The “Intimacy” of Working in Rare Diseases

In one of my earliest interactions with a rare disease group, the mother of a child suffering from a  rare skin disorder described an incident that still influences me today. The mother was holding her daughter’s hand to cross the street, only to find that her child’s skin tore off her body, almost like a glove. As a parent I could not imagine what I would have done. The mother wanted to help me understand the impact of the disease on her child and on their entire family, as a way of introducing me, as a scientist, to the disease. With such fragile skin, my instinct was to avoid all physical contact for fear of hurting them. To my surprise, their response was the complete opposite. Patients held out their hands to shake or their arms to hug.  I was unprepared for such a personal  invitation into their world.

Having led the R&D efforts of Cydan Development for the last three years, I continue to be inspired by the strength of the families and patients with rare diseases. I am also mindful of the incredible differences in our relationship with rare disease patients and their families compared to other disease areas.  In my 20 years working in oncology, virology and inflammatory diseases, I met a total of ten patients. That’s right, only ten. In contrast, I connected with that number of patients and parents my very first rare disease meeting and subsequently hundreds of patients and families since then.

This “intimacy” within the rare disease community is unique. For the larger, more common diseases, the standard practice and expectation among scientists is that we are not to engage with patients. to not engage directly with patients, except during clinical trials, where they are test subjects. With fewer rare disease patients in any particular indication, drug development in the rare disease space, in contrast, requires that the scientist, clinician, patient organization, and patient collaborate. This intimacy leads to a better understanding of a patient’s disease at both the molecular level and its impact on their lives, enabling smarter drug development and the potential to accelerate the creation of therapies for patients. Scientists are often uncomfortable with the idea of interacting with patients – our jobs require an objective, analytical focus. These walls come down in the rare disease space, where patients are our guides to knowledge about their diseases.

__Work item A__.
According to the essay on working in rare diseases, how many patients did the writer meet in 20 years of working in oncology, virology and inflammatory diseases?
__Work item B__.
Copy the passage of the rare diseases essay from "In one of my" to "into their world.".

__Dataset excerpts__.

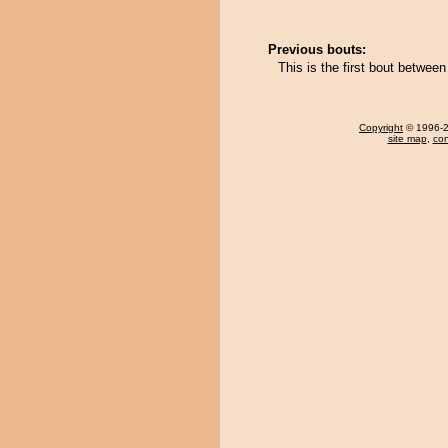
Previous bouts:
This is the first bout betwe
Copyright
© 1996-20
site map
,
con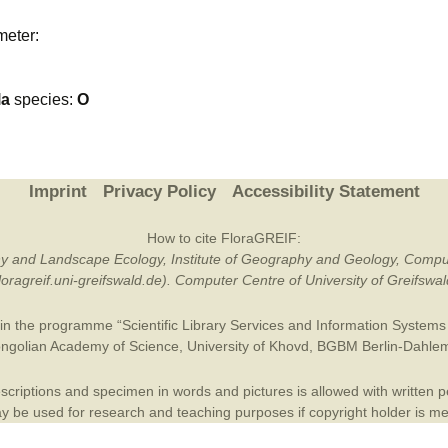
Plant Deter
meter:
Online
la
species:
O
Imprint
Privacy Policy
Accessibility Statement
How to cite FloraGREIF:
otany and Landscape Ecology, Institute of Geography and Geology, Compu
/floragreif.uni-greifswald.de). Computer Centre of University of Greifsw
in the programme “Scientific Library Services and Information Systems (
ngolian Academy of Science
,
University of Khovd
,
BGBM Berlin-Dahle
criptions and specimen in words and pictures is allowed with written per
 be used for research and teaching purposes if copyright holder is m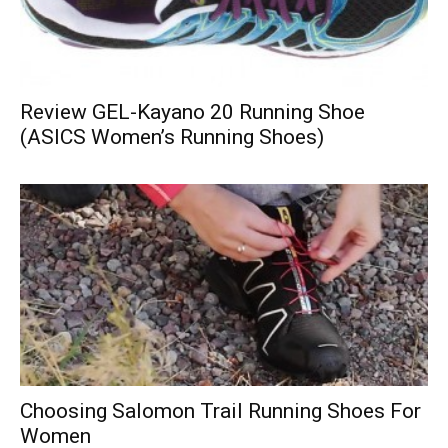
Review GEL-Kayano 20 Running Shoe
(ASICS Women’s Running Shoes)
Choosing Salomon Trail Running Shoes For
Women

__Task output A__.
Ten patients.

__Task output B__.
In one of my earliest interactions with a rare disease group, the mother of a child suffering from a  rare skin disorder described an incident that still influences me today. The mother was holding her daughter’s hand to cross the street, only to find that her child’s skin tore off her body, almost like a glove. As a parent I could not imagine what I would have done. The mother wanted to help me understand the impact of the disease on her child and on their entire family, as a way of introducing me, as a scientist, to the disease. With such fragile skin, my instinct was to avoid all physical contact for fear of hurting them. To my surprise, their response was the complete opposite. Patients held out their hands to shake or their arms to hug.  I was unprepared for such a personal  invitation into their world.